**EXERCISE DIRECTIONS:**
Retrieve all lines below that have the string "doodle".

**PROVIDED MATERIAL:**
╔══
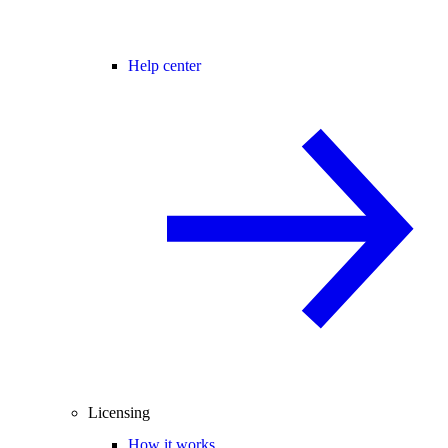
Help center
Licensing
How it works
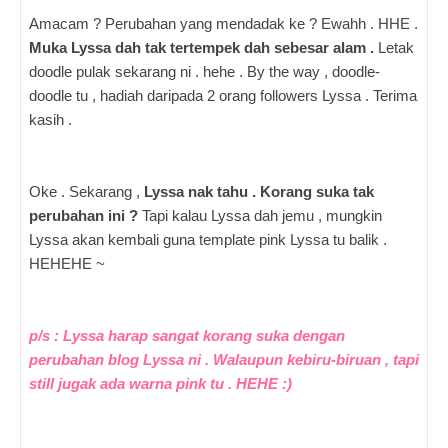
Amacam ? Perubahan yang mendadak ke ? Ewahh . HHE .
Muka Lyssa dah tak tertempek dah sebesar alam .
Letak
doodle pulak sekarang ni . hehe . By the way , doodle-
doodle tu , hadiah daripada 2 orang followers Lyssa . Terima
kasih .
Oke . Sekarang ,
Lyssa nak tahu . Korang suka tak
perubahan ini ?
Tapi kalau Lyssa dah jemu , mungkin
Lyssa akan kembali guna template pink Lyssa tu balik .
HEHEHE ~
p/s : Lyssa harap sangat korang suka dengan
perubahan blog Lyssa ni . Walaupun kebiru-biruan , tapi
still jugak ada warna pink tu . HEHE :)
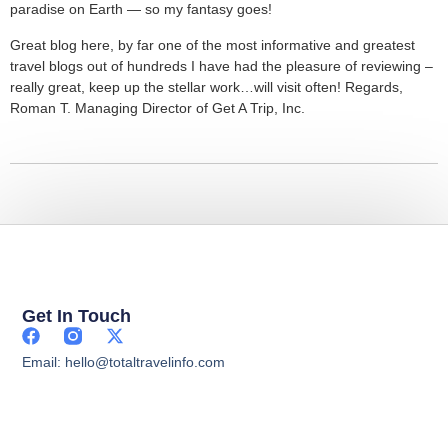
paradise on Earth — so my fantasy goes!
Great blog here, by far one of the most informative and greatest
travel blogs out of hundreds I have had the pleasure of reviewing –
really great, keep up the stellar work…will visit often! Regards,
Roman T. Managing Director of Get A Trip, Inc.
Get In Touch
Email: hello@totaltravelinfo.com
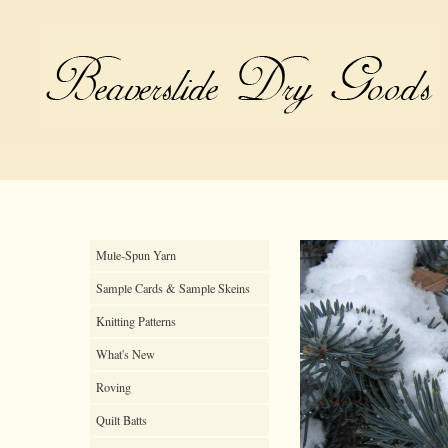
Mule-Spun Yarn
Sample Cards & Sample Skeins
Knitting Patterns
What's New
Roving
Quilt Batts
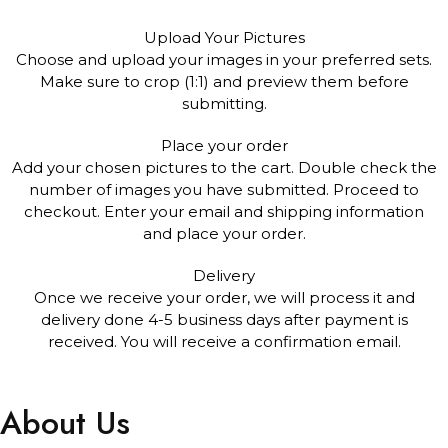
Upload Your Pictures
Choose and upload your images in your preferred sets.
Make sure to crop (1:1) and preview them before
submitting.
Place your order
Add your chosen pictures to the cart. Double check the
number of images you have submitted. Proceed to
checkout. Enter your email and shipping information
and place your order.
Delivery
Once we receive your order, we will process it and
delivery done 4-5 business days after payment is
received. You will receive a confirmation email.
About Us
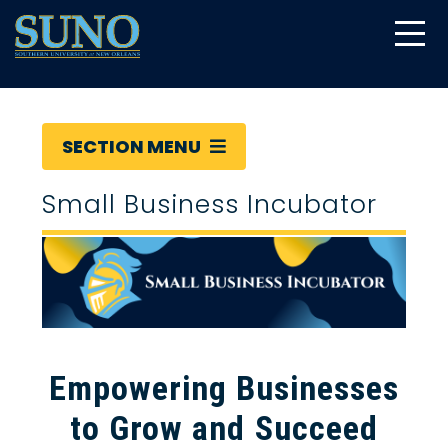
gtag('config', 'UA-22874294-6');
SECTION MENU
Small Business Incubator
Empowering Businesses
to Grow and Succeed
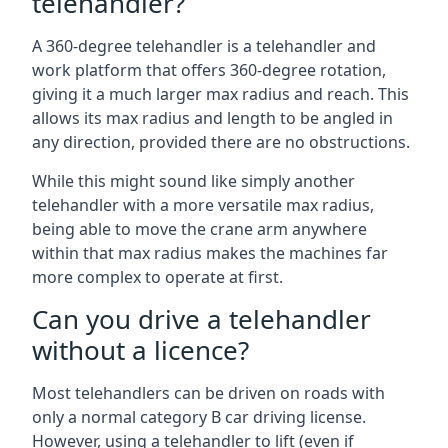
telehandler?
A 360-degree telehandler is a telehandler and
work platform that offers 360-degree rotation,
giving it a much larger max radius and reach. This
allows its max radius and length to be angled in
any direction, provided there are no obstructions.
While this might sound like simply another
telehandler with a more versatile max radius,
being able to move the crane arm anywhere
within that max radius makes the machines far
more complex to operate at first.
Can you drive a telehandler
without a licence?
Most telehandlers can be driven on roads with
only a normal category B car driving license.
However, using a telehandler to lift (even if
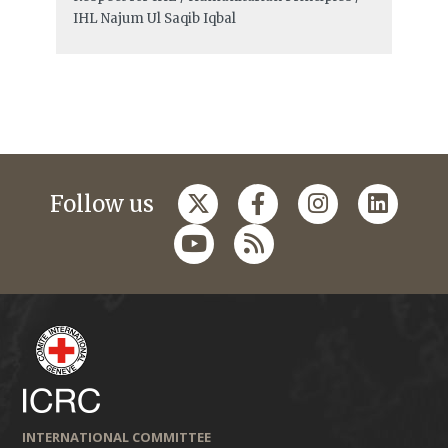
IHL
Najum Ul Saqib Iqbal
Follow us
INTERNATIONAL COMMITTEE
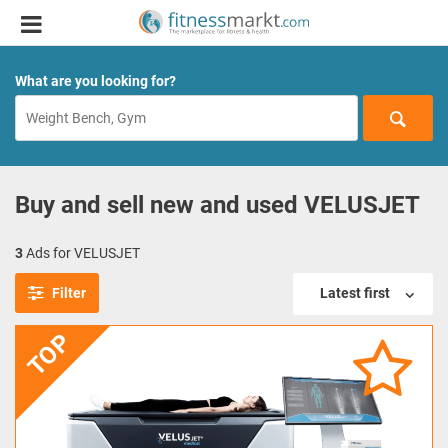
What are you looking for?
Buy and sell new and used VELUSJET
3
Ads for VELUSJET
Filter
Latest first
TOP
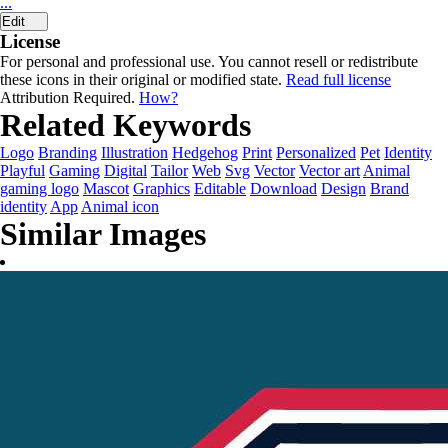
...
Edit
License
For personal and professional use. You cannot resell or redistribute
these icons in their original or modified state.
Read full license
Attribution Required.
How?
Related Keywords
Logo
Branding
Illustration
Hedgehog
Print
Personalized
Pet
Identity
Playful
Gaming
Digital
Tailor
Web
Svg
Vector
Vector art
Animal
gaming logo
Mascot
Graphics
Editable
Download
Design
Brand
identity
App
Animal icon
Similar Images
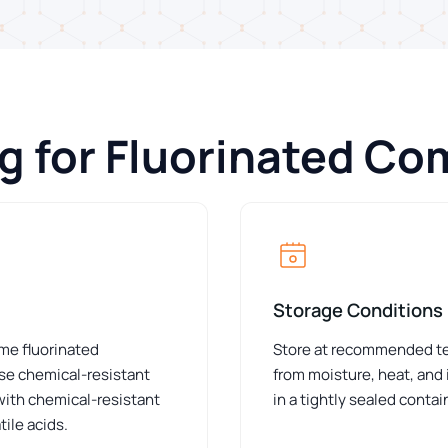
ng for Fluorinated C
Storage Conditions
ome fluorinated
Store at recommended tem
e chemical-resistant
from moisture, heat, and
 with chemical-resistant
in a tightly sealed conta
ile acids.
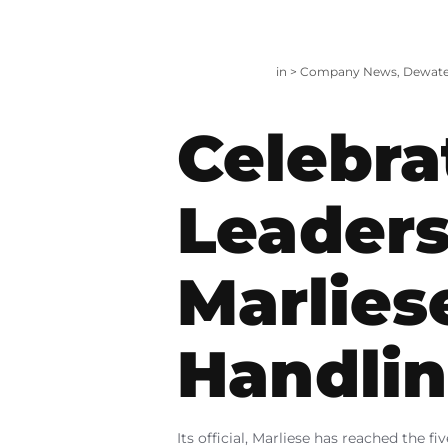
in >
Company News
,
Dewate
Celebra
Leaders
Marlies
Handli
Its official, Marliese has reached the 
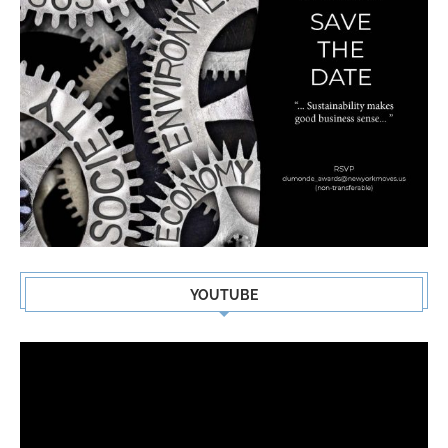
YOUTUBE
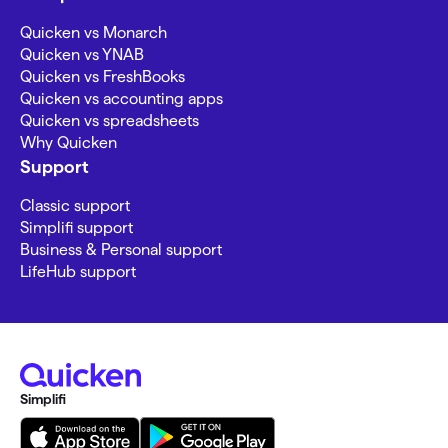
Quicken vs Monarch
Quicken vs YNAB
Quicken vs FreshBooks
Quicken vs accounting apps
Quicken vs spreadsheets
Why Quicken
Support
Classic support
Simplifi support
Business & Personal support
LifeHub support
Simplifi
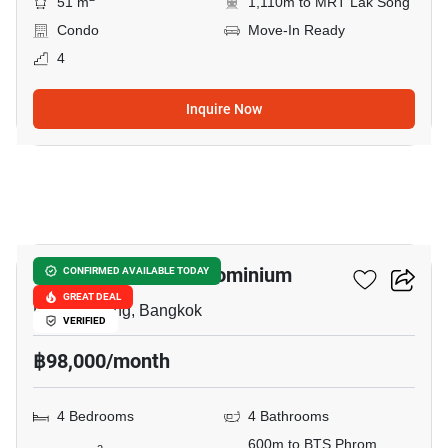
51 m
1,110m to MRT Lak Song
Condo
Move-In Ready
4
Inquire Now
26
Regency Court Condominium
CONFIRMED AVAILABLE TODAY
GREAT DEAL
Phrom Phong, Bangkok
VERIFIED
฿98,000/month
4 Bedrooms
4 Bathrooms
600m to BTS Phrom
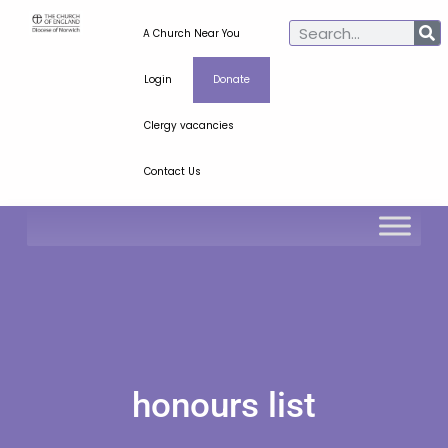
A Church Near You
Login
Donate
Clergy vacancies
Contact Us
honours list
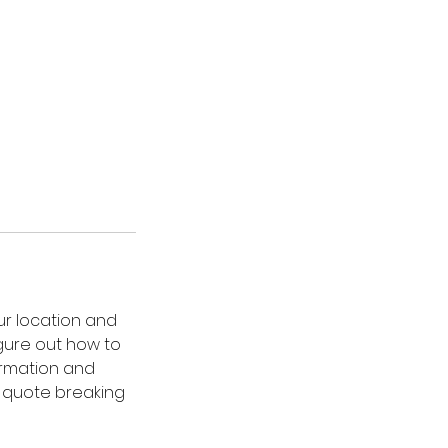
ur location and
gure out how to
ormation and
al quote breaking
╚══
**RESPONSE TO THE EXERCISE:**
doodle pulak sekarang ni . hehe . By the way , doodle-
doodle tu , hadiah daripada 2 orang followers Lyssa . Terima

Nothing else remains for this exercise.